This is quite an interesting approach (I didn't know about AngularJS before). . In the end it looks like AngularJS does exactly what XForms was created for. However, I see your point of no existing 100% satisfying XForms implementation as well. But there is one problem with this approach in comparison to pure XForms I'd like to mention, though. XForms automatically does form validation on the client and server side, AngularJS in comparison is just validating on client side, i.e. you are responsible to validate it on server side. Depending on how much and what form elements you use this could significantly add work hours.
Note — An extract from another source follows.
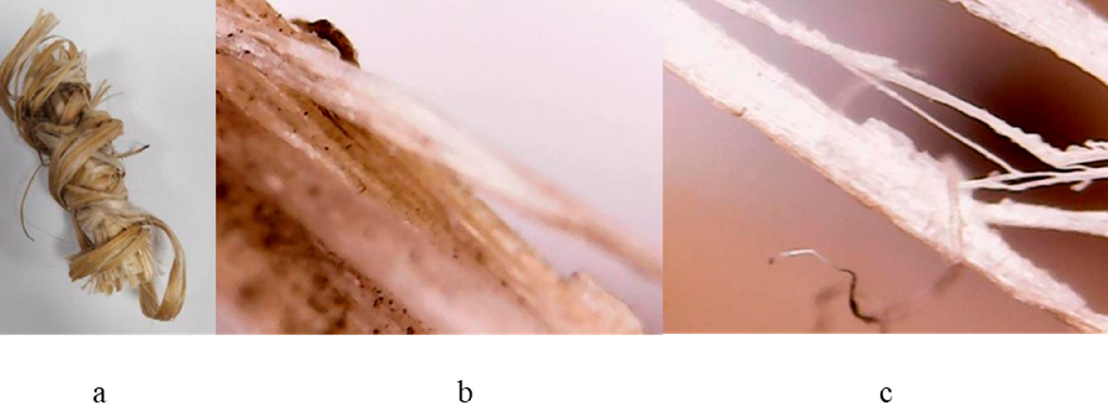
Figure 10. Crushed hemp stalk used as a target in the PLD process ( a ) and images with an optical microscope of the irradiated crushed hemp stalk ( b , c ).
Depending on the use case this might be negligible, but everyone thinking about the same problem should keep this in mind. And of course AngularJS puts some processing on the client, but I guess with nowadays JavaScript implementations in the browser this shouldn't be much of an issue.
Cheers, Dirk
On Mon, Nov 19, 2012 at 9:56 AM, Daniel Kvasnička daniel.kvasnicka@me.comwrote:
Well, I've actually opted for a completely different solution - AngularJS & RESTXQ & JsonML. Very cool so far! It actually makes BaseX only a service layer and moves all UI composition and teplating to the client. Originally I wanted to make a pure XRX solution but I don't see any easily embeddable and widely supported XForms implementation on the market (XSLTForms comes close but I see too many "buts" and "ifs").
Daniel
-- danielkvasnicka.net
On Nov 19, 2012, at 9:47 , Michael Seiferle ms@basex.org wrote:
Hi Daniel,
thanks a lot for your observations, I know moustache.{xq,js} as well,
and I'd be thrilled if we eventually come up with our own BaseX compatible implementation :-)
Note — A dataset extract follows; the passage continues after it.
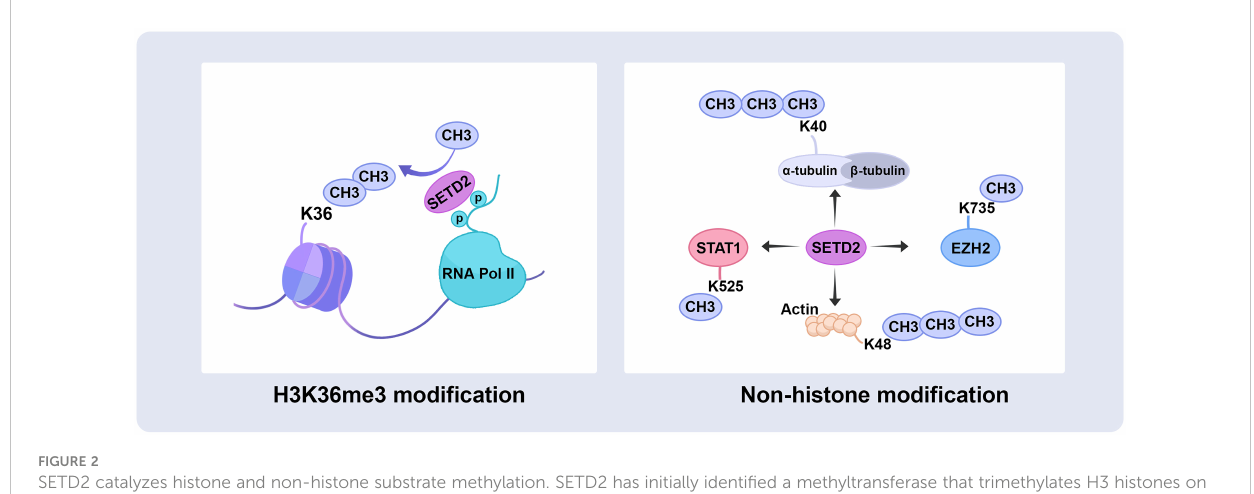
FIGURE 2 SETD2 catalyzes histone and non-histone substrate methylation. SETD2 has initially identi fi ed a methyltransferase that trimethylates H3 histones on lysine 36, also occurs on the non ‐ histone substrate, trimethylates a -tubulin at lysine 40 and actin at lysine 68, as well as methylates STAT1 at lysine 525 and EZH2 at lysine 735. RNA Pol II, RNA polymerase II; STAT1, signal transducer and activator of transcription 1; EZH2, enhancer of zeste homolog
Anyway, until then, I'd like to let you know how we handle this at the
moment:
We introduce a template module that accepts a map of options and some
content.
Inside the template wrapping function, we wire our page elements with
the map’s contents.
This proved to be rather flexible while still being lightweight enough
to be out of the way most of the time.
Please excuse the messed up highlighting:
https://gist.github.com/e053068a41eb35e727bb
We chose maps, as they make it especially easy to provide default values
that can be easily overridden from calling functions by combining a map:
let $defaults := map {"Foo" := "Bar", "foo" := "bar", "Bar" := "Foo"} let $options := map {"Foo" := "Override"} let $options := map:new(($defaults, $options)) return string-join(map:keys($options) ! (. || " := "||
$options(.)), " ")
I hope this helps feel free to discuss this issue more :)
Michael
Am 17.11.2012 um 19:27 schrieb Daniel Kvasnička <daniel.kvasnicka@me.com :
Hi folks,
another thing I'm trying to solve while working on a XQuery web app.
What kind of templating system do you use to separate HTML templates from the rest of your code?
- XSLT - the only problem I have with this is performance. I tested the
XSLT Module with Saxon 9 and a primitive page and it was more than 3x slower compared to pure XQuery templates (XQuery fn taking $model). Other than that I think it's the best built-in option. I actually don't have any users-per-second expectations and those templates will be quite small... do I overemphasize the perf. question?
- pure XQuery - not aimed at templating at all and it shows I'm
afraid... just can't come up with a solution that would be clean enough (plus HTML, JS & CSS highlighting withing xq files is not good at all, at least in Vim)
- I looked at Mustache.xq and quite liked it - depends on MarkLogic
though :(
- Any hidden gem I haven't googled yet?